**** Exercise materials ****

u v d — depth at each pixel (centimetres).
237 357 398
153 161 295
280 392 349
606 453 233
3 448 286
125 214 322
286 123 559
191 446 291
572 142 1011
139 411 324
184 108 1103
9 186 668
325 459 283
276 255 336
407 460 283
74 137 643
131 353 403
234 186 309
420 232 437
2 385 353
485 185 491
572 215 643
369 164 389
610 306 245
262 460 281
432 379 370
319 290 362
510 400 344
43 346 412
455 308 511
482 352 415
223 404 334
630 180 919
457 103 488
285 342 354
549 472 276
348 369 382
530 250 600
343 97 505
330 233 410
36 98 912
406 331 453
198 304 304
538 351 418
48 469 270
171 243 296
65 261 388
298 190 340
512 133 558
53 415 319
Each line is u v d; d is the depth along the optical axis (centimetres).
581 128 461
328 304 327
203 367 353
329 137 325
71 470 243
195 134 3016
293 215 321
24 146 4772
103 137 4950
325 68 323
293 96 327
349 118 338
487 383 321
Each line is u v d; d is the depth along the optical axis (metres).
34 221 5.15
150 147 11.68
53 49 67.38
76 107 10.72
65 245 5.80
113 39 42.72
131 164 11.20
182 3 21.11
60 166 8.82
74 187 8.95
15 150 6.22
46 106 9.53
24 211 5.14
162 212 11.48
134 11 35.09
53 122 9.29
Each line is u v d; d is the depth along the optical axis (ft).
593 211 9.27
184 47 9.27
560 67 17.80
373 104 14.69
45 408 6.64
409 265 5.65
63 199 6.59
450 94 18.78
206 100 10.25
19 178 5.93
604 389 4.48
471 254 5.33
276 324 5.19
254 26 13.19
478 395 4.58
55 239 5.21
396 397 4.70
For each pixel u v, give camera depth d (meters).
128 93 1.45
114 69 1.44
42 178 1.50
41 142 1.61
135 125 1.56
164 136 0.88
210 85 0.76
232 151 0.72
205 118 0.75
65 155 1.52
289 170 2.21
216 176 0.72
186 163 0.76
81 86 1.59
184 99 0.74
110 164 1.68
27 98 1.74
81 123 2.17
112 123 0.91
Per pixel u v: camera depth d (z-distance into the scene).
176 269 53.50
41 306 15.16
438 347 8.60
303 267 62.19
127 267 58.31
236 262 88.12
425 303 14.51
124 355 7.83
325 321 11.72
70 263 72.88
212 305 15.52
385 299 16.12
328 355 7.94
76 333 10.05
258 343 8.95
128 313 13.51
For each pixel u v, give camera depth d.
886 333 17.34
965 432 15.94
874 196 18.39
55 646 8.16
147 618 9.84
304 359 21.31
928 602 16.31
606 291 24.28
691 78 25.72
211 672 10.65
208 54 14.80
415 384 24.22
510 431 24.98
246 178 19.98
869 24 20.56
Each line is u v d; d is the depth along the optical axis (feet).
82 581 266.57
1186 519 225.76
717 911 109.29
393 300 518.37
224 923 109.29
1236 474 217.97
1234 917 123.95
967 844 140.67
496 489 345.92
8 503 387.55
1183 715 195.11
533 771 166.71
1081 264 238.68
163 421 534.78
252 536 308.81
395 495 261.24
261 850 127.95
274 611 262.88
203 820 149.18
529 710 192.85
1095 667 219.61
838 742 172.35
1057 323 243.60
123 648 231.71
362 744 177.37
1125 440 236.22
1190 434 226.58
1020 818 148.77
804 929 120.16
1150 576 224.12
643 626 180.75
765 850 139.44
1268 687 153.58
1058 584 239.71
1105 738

****

* **What you should do**
Quote every record above exactly.

* **Written response**
u v d — depth at each pixel (centimetres).
237 357 398
153 161 295
280 392 349
606 453 233
3 448 286
125 214 322
286 123 559
191 446 291
572 142 1011
139 411 324
184 108 1103
9 186 668
325 459 283
276 255 336
407 460 283
74 137 643
131 353 403
234 186 309
420 232 437
2 385 353
485 185 491
572 215 643
369 164 389
610 306 245
262 460 281
432 379 370
319 290 362
510 400 344
43 346 412
455 308 511
482 352 415
223 404 334
630 180 919
457 103 488
285 342 354
549 472 276
348 369 382
530 250 600
343 97 505
330 233 410
36 98 912
406 331 453
198 304 304
538 351 418
48 469 270
171 243 296
65 261 388
298 190 340
512 133 558
53 415 319
Each line is u v d; d is the depth along the optical axis (centimetres).
581 128 461
328 304 327
203 367 353
329 137 325
71 470 243
195 134 3016
293 215 321
24 146 4772
103 137 4950
325 68 323
293 96 327
349 118 338
487 383 321
Each line is u v d; d is the depth along the optical axis (metres).
34 221 5.15
150 147 11.68
53 49 67.38
76 107 10.72
65 245 5.80
113 39 42.72
131 164 11.20
182 3 21.11
60 166 8.82
74 187 8.95
15 150 6.22
46 106 9.53
24 211 5.14
162 212 11.48
134 11 35.09
53 122 9.29
Each line is u v d; d is the depth along the optical axis (ft).
593 211 9.27
184 47 9.27
560 67 17.80
373 104 14.69
45 408 6.64
409 265 5.65
63 199 6.59
450 94 18.78
206 100 10.25
19 178 5.93
604 389 4.48
471 254 5.33
276 324 5.19
254 26 13.19
478 395 4.58
55 239 5.21
396 397 4.70
For each pixel u v, give camera depth d (meters).
128 93 1.45
114 69 1.44
42 178 1.50
41 142 1.61
135 125 1.56
164 136 0.88
210 85 0.76
232 151 0.72
205 118 0.75
65 155 1.52
289 170 2.21
216 176 0.72
186 163 0.76
81 86 1.59
184 99 0.74
110 164 1.68
27 98 1.74
81 123 2.17
112 123 0.91
Per pixel u v: camera depth d (z-distance into the scene).
176 269 53.50
41 306 15.16
438 347 8.60
303 267 62.19
127 267 58.31
236 262 88.12
425 303 14.51
124 355 7.83
325 321 11.72
70 263 72.88
212 305 15.52
385 299 16.12
328 355 7.94
76 333 10.05
258 343 8.95
128 313 13.51
For each pixel u v, give camera depth d.
886 333 17.34
965 432 15.94
874 196 18.39
55 646 8.16
147 618 9.84
304 359 21.31
928 602 16.31
606 291 24.28
691 78 25.72
211 672 10.65
208 54 14.80
415 384 24.22
510 431 24.98
246 178 19.98
869 24 20.56
Each line is u v d; d is the depth along the optical axis (feet).
82 581 266.57
1186 519 225.76
717 911 109.29
393 300 518.37
224 923 109.29
1236 474 217.97
1234 917 123.95
967 844 140.67
496 489 345.92
8 503 387.55
1183 715 195.11
533 771 166.71
1081 264 238.68
163 421 534.78
252 536 308.81
395 495 261.24
261 850 127.95
274 611 262.88
203 820 149.18
529 710 192.85
1095 667 219.61
838 742 172.35
1057 323 243.60
123 648 231.71
362 744 177.37
1125 440 236.22
1190 434 226.58
1020 818 148.77
804 929 120.16
1150 576 224.12
643 626 180.75
765 850 139.44
1268 687 153.58
1058 584 239.71
1105 738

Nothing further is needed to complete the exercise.